━━━━━ Selected extract

Class overview
- Name: Surprise class
- Builders: Palmers Shipbuilding and Iron Company, Jarrow
- Operators: Royal Navy
- Built: 1884–1885
- In commission: 1885–1919
- Completed: 2
- Retired: 2

General characteristics
- Displacement: 1,700 long tons (1,727 t)
- Length: 250 ft (76 m) o/a
- Beam: 32 ft 6 in (9.91 m)
- Draught: 13 ft (4.0 m)
- Propulsion: 2 × 2-cylinder Palmers compound steam engines; 2,000 ihp (1,491 kW); 2 shafts;
- Speed: 18 knots (33 km/h; 21 mph)
- Complement: 93
- Armament: 4 × 5 in (130 mm) Breech Loading guns; 4 × QF 6-pounder Hotchkiss guns; 2 × machine guns;

= Surprise-class cruiser =

The Surprise class were two 3rd class cruisers built for the British Royal Navy, and launched in 1885.

==Class history==
Originally designed as unarmed dispatch ships, they were redesignated as fleet scouts while under construction and fitted with four 5-inch guns, four quick-firing 6-pounders, and two machine guns. Built by Palmers at Jarrow, they displaced 1,700 tons, were 250 feet long, 36 feet 6 inches in the beam, and had a draught of 13 feet. Powered by two 2-cylinder compound steam engines they were capable of 18 knots, and had a crew of 93.

━━━━━━━━━━
━━━━━ Excerpted data

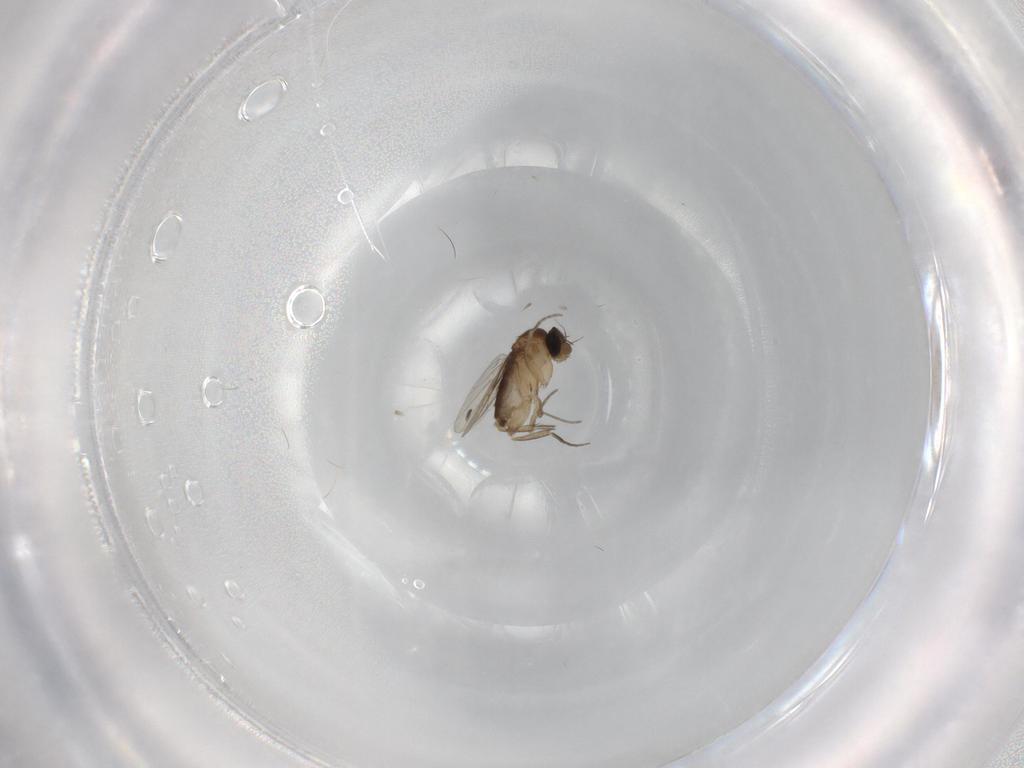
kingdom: Animalia
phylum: Arthropoda
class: Insecta
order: Diptera
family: Phoridae
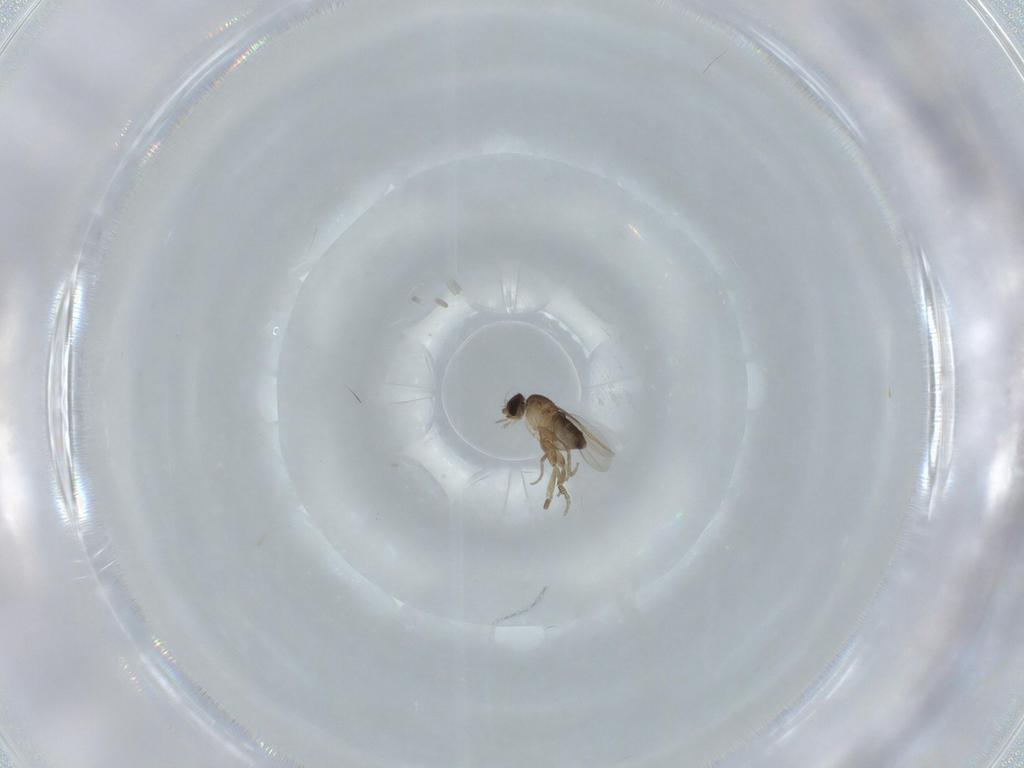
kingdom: Animalia
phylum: Arthropoda
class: Insecta
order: Diptera
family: Phoridae
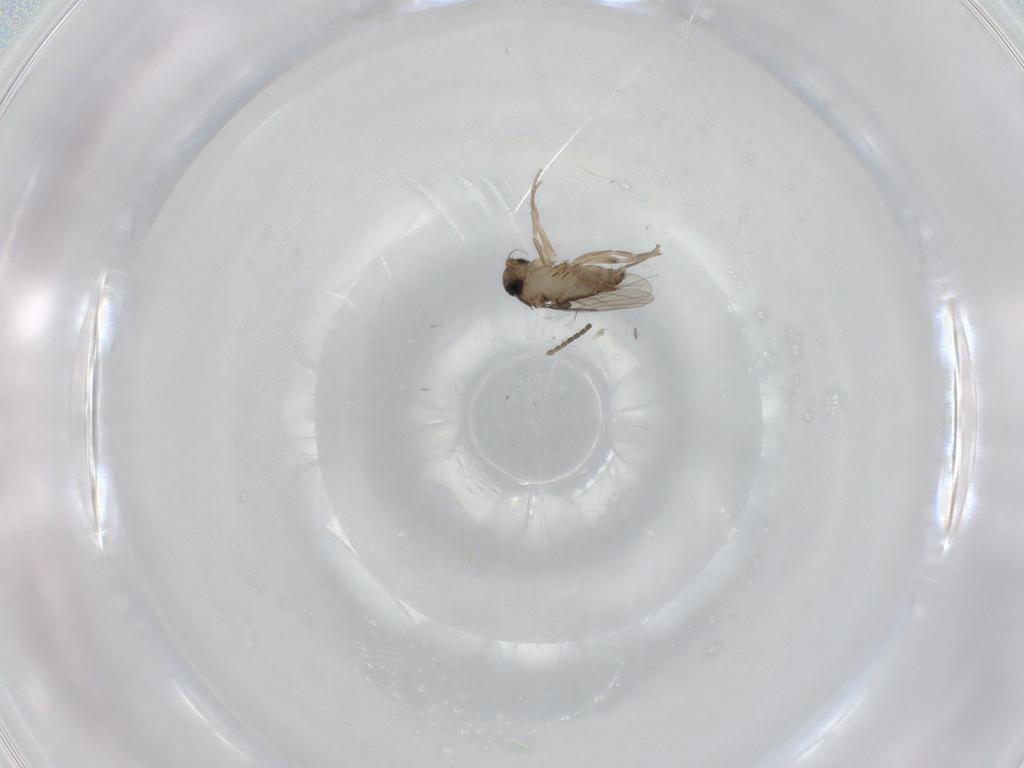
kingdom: Animalia
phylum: Arthropoda
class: Insecta
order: Diptera
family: Phoridae
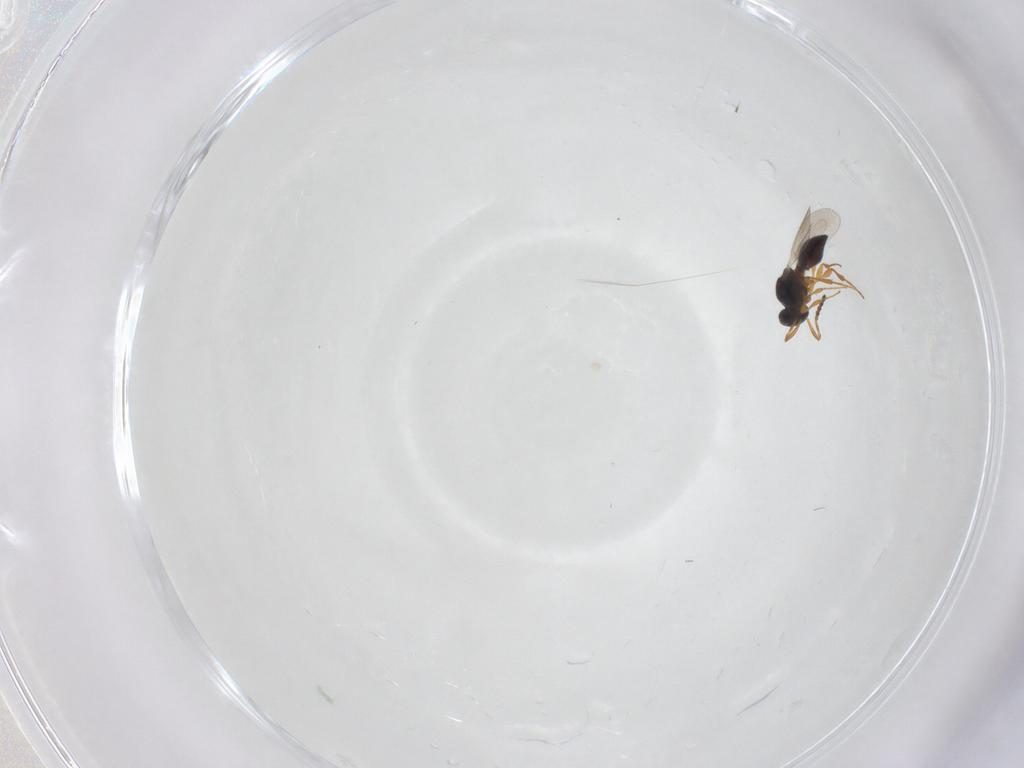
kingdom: Animalia
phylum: Arthropoda
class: Insecta
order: Hymenoptera
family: Platygastridae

━━━━━━━━━━

Work request 1 >> Please say whether each statement agrees with the Surprise-class cruiser article, answering yes or no and quoting the words of the article that decide it: (a) The ships were built by Palmers at Jarrow. (b) The ships were first designed as fleet scouts. (c) Each ship carried a crew of 120.
Work request 2 >> Write what comes next in the Surprise-class cruiser article, starting after its final sentence.

Answer section 1 >>
(a) Yes: "Built by Palmers at Jarrow"
(b) No: "Originally designed as unarmed dispatch ships"
(c) No: "had a crew of 93"

Answer section 2 >>
==Ships==
===HMS Surprise===
The ship was laid down on 14 February 1884, launched on 17 January 1885, and completed in June 1885. After her sister ship was sold in 1913, she was renamed Alacrity, and served during World War I. Sold in 1919.

===HMS Alacrity===
The ship was laid down on 14 February 1884, launched on 28 February 1885, and completed in July 1885. She saw action during the Boxer Rebellion, taking part in the capture of the Dagu Forts in June 1900. Sold at Hong Kong in September 1913.